--- Problem ---
Render the lines of the listing, from the line containing "Le système est" through the end of the listing, as a Markdown table with the columns Entry and Line, numbering each row in the Entry column and omitting blank lines.

--- Extracted material ---
____

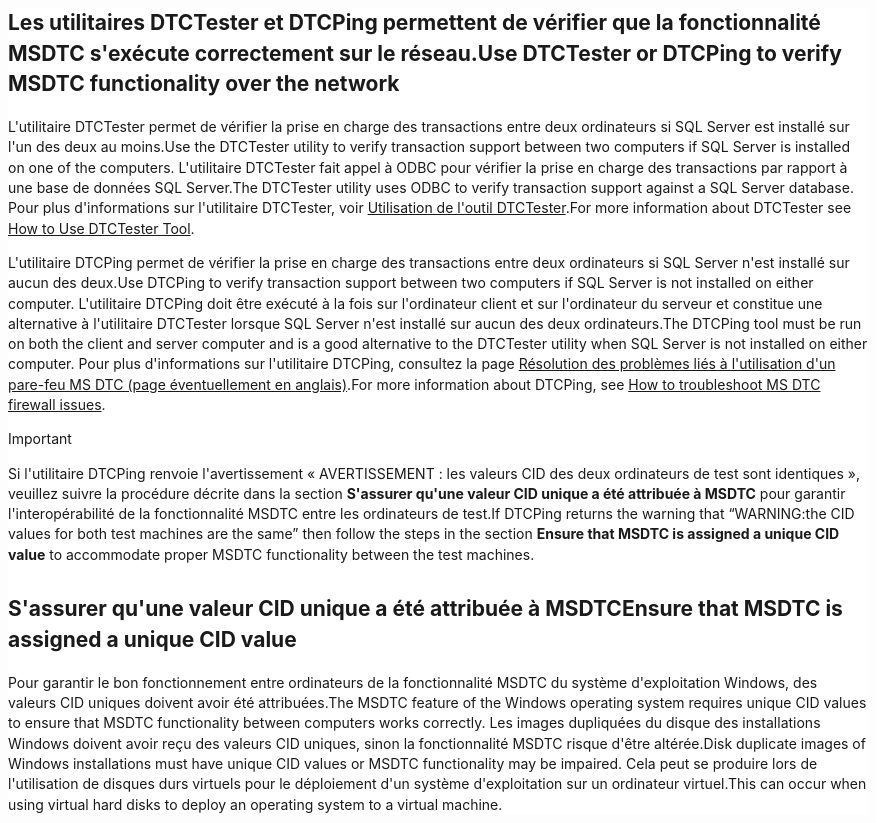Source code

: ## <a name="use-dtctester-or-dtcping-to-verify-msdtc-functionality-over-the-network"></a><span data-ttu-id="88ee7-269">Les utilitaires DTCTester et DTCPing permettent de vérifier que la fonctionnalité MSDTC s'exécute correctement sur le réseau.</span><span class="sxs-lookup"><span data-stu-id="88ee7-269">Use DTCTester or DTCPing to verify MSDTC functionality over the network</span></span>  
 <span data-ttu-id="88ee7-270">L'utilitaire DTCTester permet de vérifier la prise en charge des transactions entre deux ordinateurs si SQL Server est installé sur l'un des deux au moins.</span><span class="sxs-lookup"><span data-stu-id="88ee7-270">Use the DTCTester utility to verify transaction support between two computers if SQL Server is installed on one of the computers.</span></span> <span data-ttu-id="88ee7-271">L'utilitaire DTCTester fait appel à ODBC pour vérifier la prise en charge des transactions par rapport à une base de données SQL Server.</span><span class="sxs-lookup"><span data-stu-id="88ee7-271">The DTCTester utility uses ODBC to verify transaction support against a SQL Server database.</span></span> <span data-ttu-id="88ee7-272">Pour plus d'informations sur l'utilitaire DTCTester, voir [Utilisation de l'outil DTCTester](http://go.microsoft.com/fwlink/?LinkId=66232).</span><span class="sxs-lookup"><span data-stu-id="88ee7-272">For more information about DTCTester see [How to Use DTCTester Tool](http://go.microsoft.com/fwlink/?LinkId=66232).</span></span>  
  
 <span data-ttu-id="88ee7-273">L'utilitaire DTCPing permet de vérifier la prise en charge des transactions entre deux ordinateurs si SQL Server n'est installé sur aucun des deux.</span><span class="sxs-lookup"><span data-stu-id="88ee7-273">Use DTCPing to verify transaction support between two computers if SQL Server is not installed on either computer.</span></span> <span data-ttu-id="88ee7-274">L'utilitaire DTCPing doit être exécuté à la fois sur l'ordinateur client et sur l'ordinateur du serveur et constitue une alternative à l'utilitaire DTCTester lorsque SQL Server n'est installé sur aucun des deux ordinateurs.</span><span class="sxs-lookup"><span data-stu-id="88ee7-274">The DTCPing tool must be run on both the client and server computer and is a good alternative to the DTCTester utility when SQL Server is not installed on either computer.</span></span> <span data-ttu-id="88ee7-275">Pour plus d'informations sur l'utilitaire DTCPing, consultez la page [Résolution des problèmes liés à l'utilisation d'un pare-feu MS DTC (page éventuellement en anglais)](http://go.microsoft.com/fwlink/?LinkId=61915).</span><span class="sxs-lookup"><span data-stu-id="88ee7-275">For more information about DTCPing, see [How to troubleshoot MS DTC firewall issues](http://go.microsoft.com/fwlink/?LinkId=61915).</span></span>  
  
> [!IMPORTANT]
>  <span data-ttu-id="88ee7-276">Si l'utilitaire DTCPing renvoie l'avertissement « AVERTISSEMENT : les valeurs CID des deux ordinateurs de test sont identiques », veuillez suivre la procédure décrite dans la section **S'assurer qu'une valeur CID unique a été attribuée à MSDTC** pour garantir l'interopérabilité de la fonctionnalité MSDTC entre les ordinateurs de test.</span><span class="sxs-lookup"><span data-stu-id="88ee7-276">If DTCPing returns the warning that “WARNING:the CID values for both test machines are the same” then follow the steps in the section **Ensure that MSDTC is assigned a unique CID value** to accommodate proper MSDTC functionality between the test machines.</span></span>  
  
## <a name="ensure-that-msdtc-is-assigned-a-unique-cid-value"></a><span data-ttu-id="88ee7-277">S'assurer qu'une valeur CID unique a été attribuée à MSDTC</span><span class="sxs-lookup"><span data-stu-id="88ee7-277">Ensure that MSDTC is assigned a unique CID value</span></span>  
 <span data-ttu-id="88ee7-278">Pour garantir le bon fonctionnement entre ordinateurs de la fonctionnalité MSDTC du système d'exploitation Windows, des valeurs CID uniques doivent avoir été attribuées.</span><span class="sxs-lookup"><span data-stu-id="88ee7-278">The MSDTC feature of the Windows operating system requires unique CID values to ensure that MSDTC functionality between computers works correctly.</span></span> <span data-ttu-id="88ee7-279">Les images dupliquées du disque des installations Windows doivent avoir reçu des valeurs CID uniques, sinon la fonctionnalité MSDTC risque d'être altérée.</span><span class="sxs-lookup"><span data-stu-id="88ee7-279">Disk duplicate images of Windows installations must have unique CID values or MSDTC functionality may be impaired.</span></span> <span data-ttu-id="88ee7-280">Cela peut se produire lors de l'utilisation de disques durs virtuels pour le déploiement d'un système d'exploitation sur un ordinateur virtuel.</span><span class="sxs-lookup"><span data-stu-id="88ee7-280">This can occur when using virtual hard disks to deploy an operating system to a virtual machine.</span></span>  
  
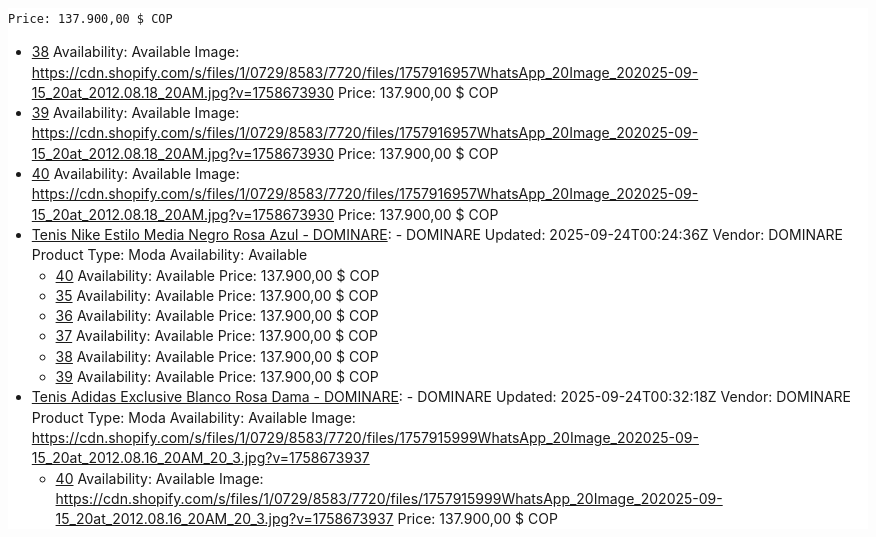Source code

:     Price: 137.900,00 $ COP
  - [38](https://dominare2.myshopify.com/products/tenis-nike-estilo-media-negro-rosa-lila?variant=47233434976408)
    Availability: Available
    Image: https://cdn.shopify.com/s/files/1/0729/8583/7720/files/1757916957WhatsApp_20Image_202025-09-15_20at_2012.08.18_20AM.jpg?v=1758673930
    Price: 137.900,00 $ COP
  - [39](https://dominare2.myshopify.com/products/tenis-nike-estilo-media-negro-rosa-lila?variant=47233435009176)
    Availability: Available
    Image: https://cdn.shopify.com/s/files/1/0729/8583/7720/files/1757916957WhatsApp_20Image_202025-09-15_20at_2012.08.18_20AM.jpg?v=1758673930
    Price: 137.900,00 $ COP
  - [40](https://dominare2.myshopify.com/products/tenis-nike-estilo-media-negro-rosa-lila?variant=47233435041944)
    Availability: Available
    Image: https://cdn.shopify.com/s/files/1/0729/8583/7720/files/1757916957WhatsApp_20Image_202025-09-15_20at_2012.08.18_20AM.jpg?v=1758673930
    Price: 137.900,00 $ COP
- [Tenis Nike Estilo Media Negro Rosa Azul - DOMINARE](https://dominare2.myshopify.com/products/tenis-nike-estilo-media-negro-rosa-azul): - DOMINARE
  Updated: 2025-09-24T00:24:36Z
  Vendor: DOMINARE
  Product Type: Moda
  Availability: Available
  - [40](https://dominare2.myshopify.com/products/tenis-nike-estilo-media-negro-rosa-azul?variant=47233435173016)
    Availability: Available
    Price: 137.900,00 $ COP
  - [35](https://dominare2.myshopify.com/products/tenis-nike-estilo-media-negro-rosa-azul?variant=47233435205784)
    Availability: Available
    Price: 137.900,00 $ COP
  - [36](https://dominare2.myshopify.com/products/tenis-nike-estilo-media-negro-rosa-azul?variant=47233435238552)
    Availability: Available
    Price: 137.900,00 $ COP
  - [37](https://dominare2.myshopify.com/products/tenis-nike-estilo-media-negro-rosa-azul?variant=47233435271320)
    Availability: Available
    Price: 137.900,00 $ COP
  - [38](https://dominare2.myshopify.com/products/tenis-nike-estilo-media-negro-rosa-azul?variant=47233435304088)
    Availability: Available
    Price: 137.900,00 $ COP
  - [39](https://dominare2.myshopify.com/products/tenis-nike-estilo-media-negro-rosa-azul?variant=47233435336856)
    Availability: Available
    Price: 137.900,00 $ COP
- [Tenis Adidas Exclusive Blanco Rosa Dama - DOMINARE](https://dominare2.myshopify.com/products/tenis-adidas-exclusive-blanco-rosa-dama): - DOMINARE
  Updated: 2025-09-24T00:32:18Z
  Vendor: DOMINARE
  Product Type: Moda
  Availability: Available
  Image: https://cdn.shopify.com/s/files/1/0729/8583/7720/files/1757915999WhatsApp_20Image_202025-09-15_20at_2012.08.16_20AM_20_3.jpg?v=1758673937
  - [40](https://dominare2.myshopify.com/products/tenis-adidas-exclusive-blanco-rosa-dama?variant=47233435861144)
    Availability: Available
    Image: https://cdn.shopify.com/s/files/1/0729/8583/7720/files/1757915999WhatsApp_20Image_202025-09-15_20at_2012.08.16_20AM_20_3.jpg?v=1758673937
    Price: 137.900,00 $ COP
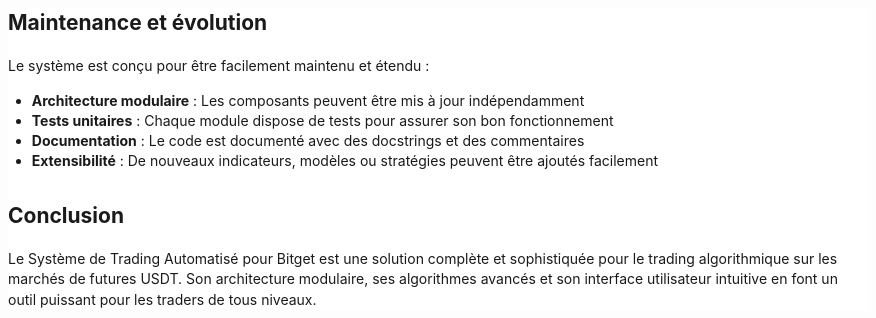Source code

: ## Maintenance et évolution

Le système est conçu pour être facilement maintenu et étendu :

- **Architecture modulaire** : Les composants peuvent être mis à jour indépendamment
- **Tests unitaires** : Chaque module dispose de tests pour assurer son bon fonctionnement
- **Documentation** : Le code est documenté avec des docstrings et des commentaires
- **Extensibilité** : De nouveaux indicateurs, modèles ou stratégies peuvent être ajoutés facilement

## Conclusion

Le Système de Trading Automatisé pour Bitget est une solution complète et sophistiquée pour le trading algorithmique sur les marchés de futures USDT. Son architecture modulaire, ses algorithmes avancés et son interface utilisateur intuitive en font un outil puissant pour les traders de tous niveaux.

____

--- Written answer ---
| Entry | Line |
|---|---|
| 1 | Le système est conçu pour être facilement maintenu et étendu : |
| 2 | - **Architecture modulaire** : Les composants peuvent être mis à jour indépendamment |
| 3 | - **Tests unitaires** : Chaque module dispose de tests pour assurer son bon fonctionnement |
| 4 | - **Documentation** : Le code est documenté avec des docstrings et des commentaires |
| 5 | - **Extensibilité** : De nouveaux indicateurs, modèles ou stratégies peuvent être ajoutés facilement |
| 6 | ## Conclusion |
| 7 | Le Système de Trading Automatisé pour Bitget est une solution complète et sophistiquée pour le trading algorithmique sur les marchés de futures USDT. Son architecture modulaire, ses algorithmes avancés et son interface utilisateur intuitive en font un outil puissant pour les traders de tous niveaux. |